IDEs and Autocompletion for Derive Macros

This isn’t a strict bug request, but I’m curious how others deal with this.

I am using CLion with the Intellij Rust plugin (https://intellij-rust.github.io/) and am loving it. It’s come a log way in the last year.

I’m also using several crates with derive. Specifically serde (duh) and builder (https://github.com/colin-kiegel/rust-derive-builder).

However, I’ve found that any code generated by procedural macros (impls or even full structs) are never indexed by the IDE for autocompletion. This makes sense – there is nothing actually there for the IDE to index. I’ve tried a few IDEs with no success.

I also found https://github.com/intellij-rust/intellij-rust/issues/1786 which confirms my suspicion that indexing generated code is really hard.

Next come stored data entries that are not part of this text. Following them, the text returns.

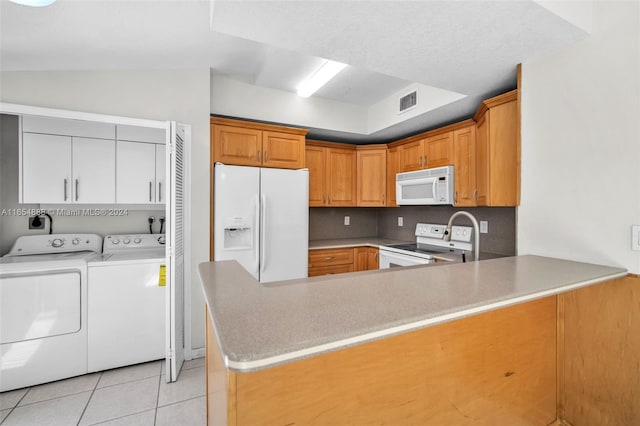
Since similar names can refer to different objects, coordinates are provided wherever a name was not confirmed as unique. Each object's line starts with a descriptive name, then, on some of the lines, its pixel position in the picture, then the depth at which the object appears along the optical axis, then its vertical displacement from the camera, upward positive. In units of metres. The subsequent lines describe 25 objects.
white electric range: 2.87 -0.42
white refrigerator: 2.60 -0.07
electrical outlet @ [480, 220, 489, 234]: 3.00 -0.15
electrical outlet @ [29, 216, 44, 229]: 2.48 -0.09
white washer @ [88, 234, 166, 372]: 2.23 -0.79
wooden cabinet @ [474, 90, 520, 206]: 2.06 +0.47
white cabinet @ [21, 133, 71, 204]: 2.29 +0.36
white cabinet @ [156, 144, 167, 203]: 2.70 +0.36
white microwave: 2.91 +0.28
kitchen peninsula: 0.68 -0.46
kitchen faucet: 1.73 -0.14
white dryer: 2.00 -0.78
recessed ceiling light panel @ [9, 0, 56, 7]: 1.27 +0.94
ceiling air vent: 2.89 +1.14
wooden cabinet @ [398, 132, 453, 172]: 2.99 +0.67
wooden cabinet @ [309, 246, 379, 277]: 3.36 -0.59
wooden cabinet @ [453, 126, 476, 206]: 2.70 +0.45
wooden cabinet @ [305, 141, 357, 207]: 3.59 +0.49
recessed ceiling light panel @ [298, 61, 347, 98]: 2.48 +1.27
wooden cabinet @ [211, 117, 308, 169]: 2.76 +0.69
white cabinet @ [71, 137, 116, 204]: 2.45 +0.36
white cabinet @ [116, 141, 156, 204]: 2.58 +0.36
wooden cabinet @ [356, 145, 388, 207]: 3.79 +0.49
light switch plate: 1.27 -0.11
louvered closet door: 2.11 -0.31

I’m curious if anyone has found a workaround for this. Or do we just live with no autocompletion like back in the 80’s (when I started on Windows Notepad – not even Notepad++).

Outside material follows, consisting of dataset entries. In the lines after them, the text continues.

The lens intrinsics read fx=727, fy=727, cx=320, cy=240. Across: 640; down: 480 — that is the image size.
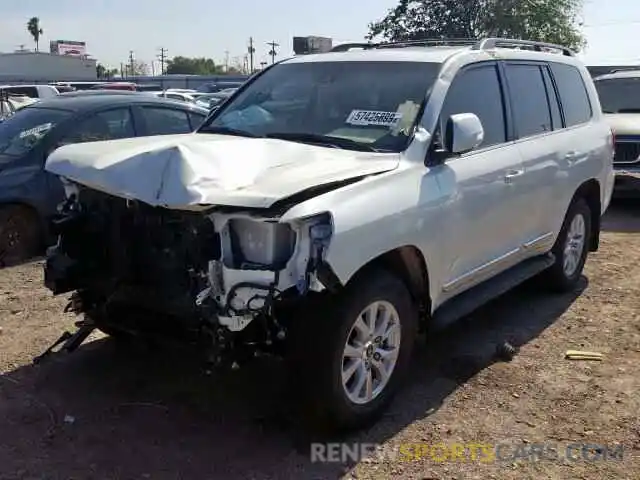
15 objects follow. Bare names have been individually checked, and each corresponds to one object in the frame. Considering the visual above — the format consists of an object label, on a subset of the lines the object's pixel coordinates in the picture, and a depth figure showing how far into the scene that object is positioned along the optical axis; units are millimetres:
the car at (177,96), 20156
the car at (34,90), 18594
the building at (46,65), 71812
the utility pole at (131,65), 102531
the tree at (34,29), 108375
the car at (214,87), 36206
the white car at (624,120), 10109
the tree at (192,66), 96688
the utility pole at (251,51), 95875
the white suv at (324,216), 3346
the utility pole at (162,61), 104750
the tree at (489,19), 34312
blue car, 6953
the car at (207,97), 23059
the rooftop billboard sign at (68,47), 102125
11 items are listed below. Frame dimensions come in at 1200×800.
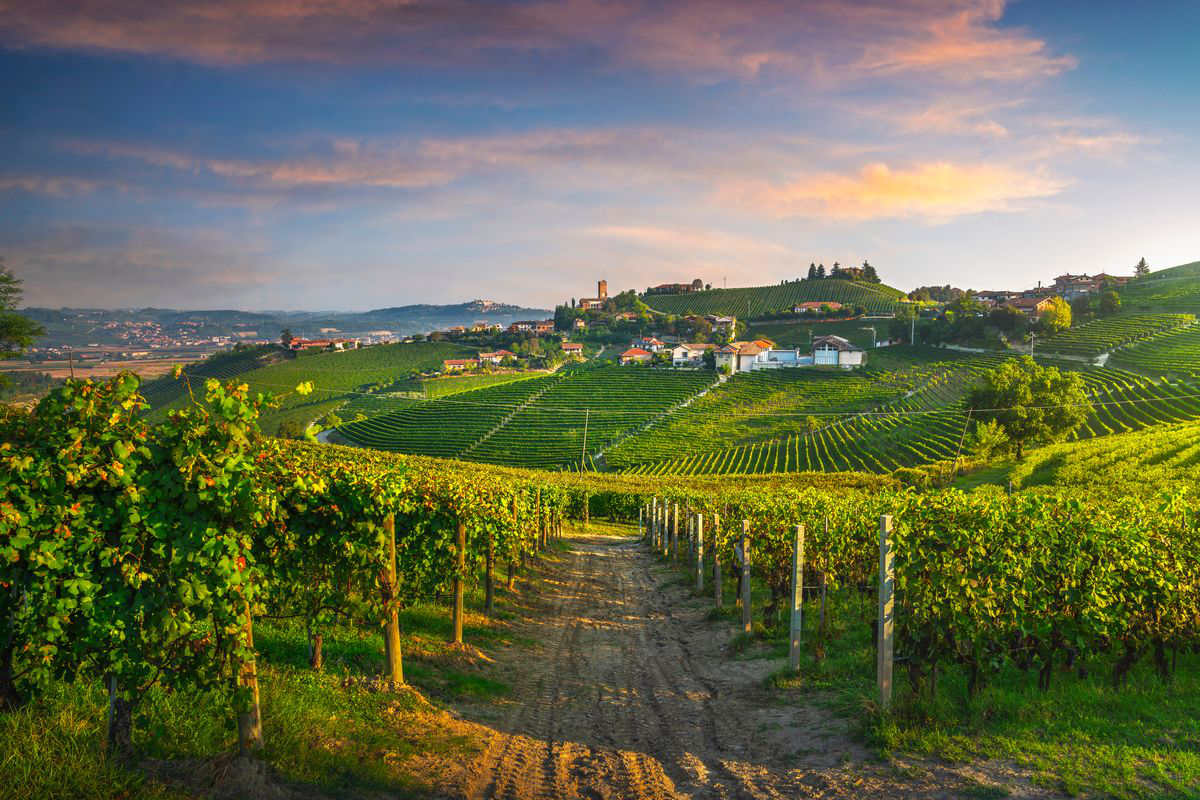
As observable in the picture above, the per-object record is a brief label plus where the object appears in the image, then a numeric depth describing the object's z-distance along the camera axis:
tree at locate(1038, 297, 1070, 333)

+1, since proc macros can do anything in compile time I suppose the only way for IDE to index its expansion is to run it on the fly… which will slow down the performance anyway. Implementing the feature is therefore really hard, and in my opinion the issue will not be addressed shortly. But at least IntelliJ Rust is not giving false positive error squiggles for these functions, so as a user who is also suffering from the issue I should say perhaps we should just wait?

Technically, I’ve come up with two ideas on how this can be more efficiently done:

  1. Since now proc macros can only see a limited number of tokens (not the whole AST), perhaps the IDE can somehow cache the expansion result and re-expands only when these tokens change?

  2. Or probably the proc macro itself should help IDE in indexing. For derive macros usually the signatures of functions they implement are fixed, so if there’s an interface where proc macros can know whether they are running in IDE instead of real compilation, then they can just expand to code skeletons, with only function signatures and perhaps dummy implementations… that will be enough for indexing and save a lot of time.

So, this does appear to work with the Rust Language Server, though if you change the macro itself, that doesn’t get picked up. I know IntelliJ has their own parser, so it might be an IntelliJ problem.

@cbiffle I knew that intetllij-rust didn’t use rls, but I had assumed it was ide-wide. I just jumped into vscode and it worked as I expected (mostly).

Thanks for the heads up.

You’re welcome! I’m not sure if IntelliJ can be configured to use RLS, or if their DIY Rust support is hard-wired, but if you like their UI it might be worth checking.